### [Passage to read]
[start]
The main processor, for instance, is a smartphone processor. Why that’s interesting is, it’s not what is typically used in spacecraft design. But in our case, it’s the only option for us. That’s where we find high compute performance in a very small, lightweight package.
So, in this particular case, the commercial market created something you were able to use in a science mission?
Exactly. The commercial market has done an excellent job miniaturizing and packing in the level of performance that we actually need. The cameras as well. The helicopter has visual application software, and it’s doing that through potentially smartphone type cameras. Once again, that’s because they are very compact, very light weight, and provide a very high level of imaging performance. All of these construction choices are, I think, very, very exciting aspects of this helicopter.
How is Ingenuity controlled?
The actual day-to-day operations of Ingenuity will be controlled through parameters that get uploaded to it. So, the core software framework is already in place, but it does accept parameters for things like when it’s waking up, the exact flight that it’s going to perform, and so on. So there will be a daily analysis by the team to set the parameters for the rover the following Sol.
How many missions are already planned for Ingenuity, and what is the length of time for its initial tour of duty?
There are five planned flights. And I think you really hit the nail on the head. Ingenuity is a technology demonstration, so the goal is to demonstrate that we can fly on Mars. And if it is successful, the hope is that we will return to Mars with larger rotor craft that will be their own standalone missions. There won’t be a rover to hover around. Those rotorcraft will be able to cover all kinds of terrain, and unlock all of these new science targets that ground based rovers aren’t intended to be able to access.
[end]
### [Information provided]
[start]
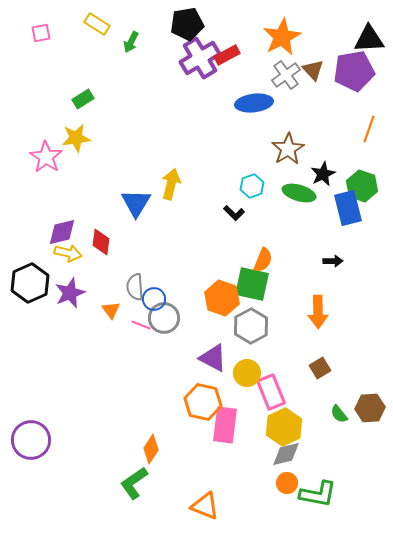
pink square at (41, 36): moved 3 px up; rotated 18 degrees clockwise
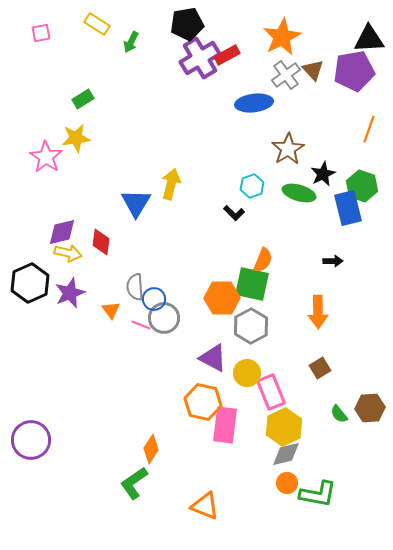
orange hexagon at (222, 298): rotated 20 degrees counterclockwise
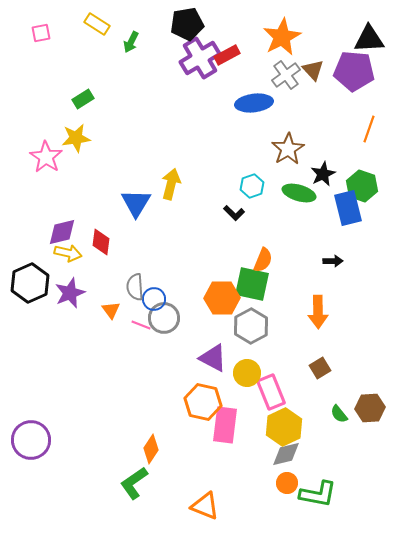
purple pentagon at (354, 71): rotated 15 degrees clockwise
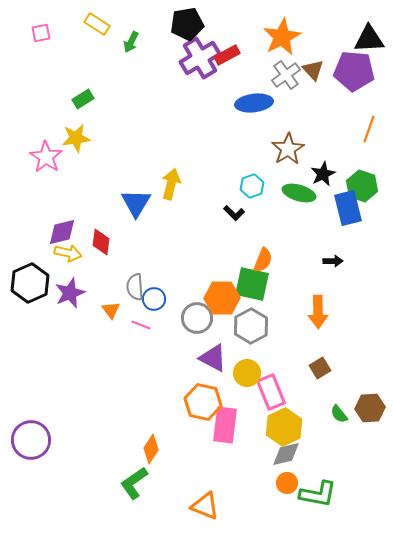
gray circle at (164, 318): moved 33 px right
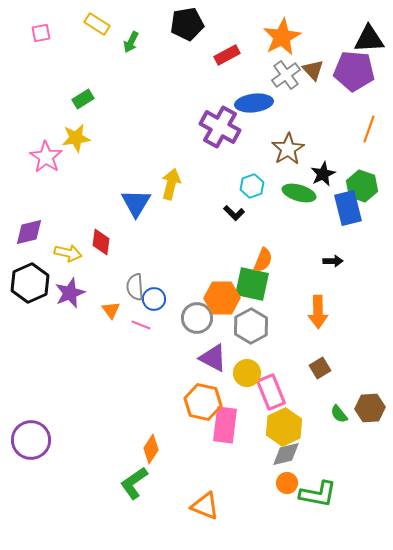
purple cross at (200, 58): moved 20 px right, 69 px down; rotated 30 degrees counterclockwise
purple diamond at (62, 232): moved 33 px left
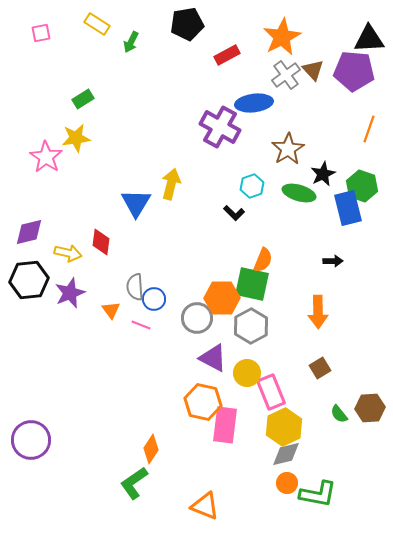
black hexagon at (30, 283): moved 1 px left, 3 px up; rotated 18 degrees clockwise
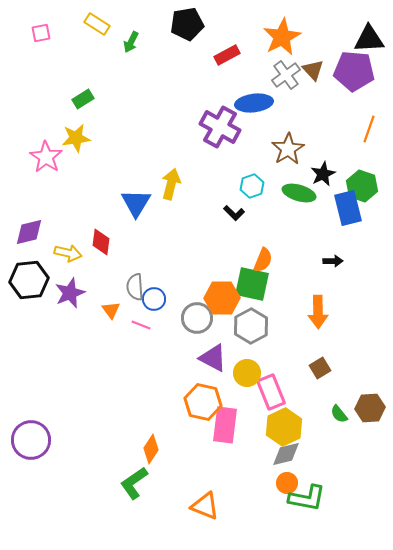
green L-shape at (318, 494): moved 11 px left, 4 px down
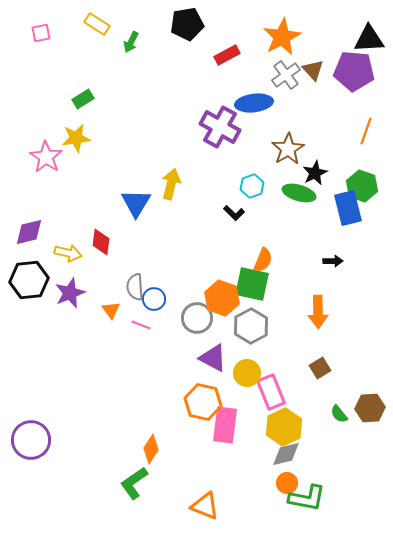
orange line at (369, 129): moved 3 px left, 2 px down
black star at (323, 174): moved 8 px left, 1 px up
orange hexagon at (222, 298): rotated 20 degrees clockwise
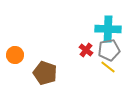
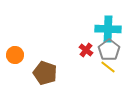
gray pentagon: rotated 25 degrees counterclockwise
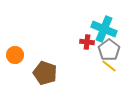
cyan cross: moved 4 px left; rotated 20 degrees clockwise
red cross: moved 1 px right, 8 px up; rotated 32 degrees counterclockwise
yellow line: moved 1 px right, 1 px up
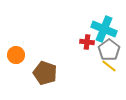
orange circle: moved 1 px right
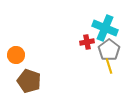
cyan cross: moved 1 px right, 1 px up
red cross: rotated 16 degrees counterclockwise
yellow line: rotated 35 degrees clockwise
brown pentagon: moved 16 px left, 8 px down
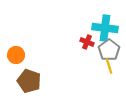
[end]
### [Written exercise A]
In the interview about the Ingenuity helicopter, how many flights are planned for the helicopter?
### [Written exercise B]
Revise the portion of the interview about the Ingenuity helicopter starting with "The main processor, for" and going on through "of this helicopter.", substituting "mobile phone" for every instance of "smartphone".

### [Written reply A]
Five flights are planned.

### [Written reply B]
The main processor, for instance, is a mobile phone processor. Why that’s interesting is, it’s not what is typically used in spacecraft design. But in our case, it’s the only option for us. That’s where we find high compute performance in a very small, lightweight package.
So, in this particular case, the commercial market created something you were able to use in a science mission?
Exactly. The commercial market has done an excellent job miniaturizing and packing in the level of performance that we actually need. The cameras as well. The helicopter has visual application software, and it’s doing that through potentially mobile phone type cameras. Once again, that’s because they are very compact, very light weight, and provide a very high level of imaging performance. All of these construction choices are, I think, very, very exciting aspects of this helicopter.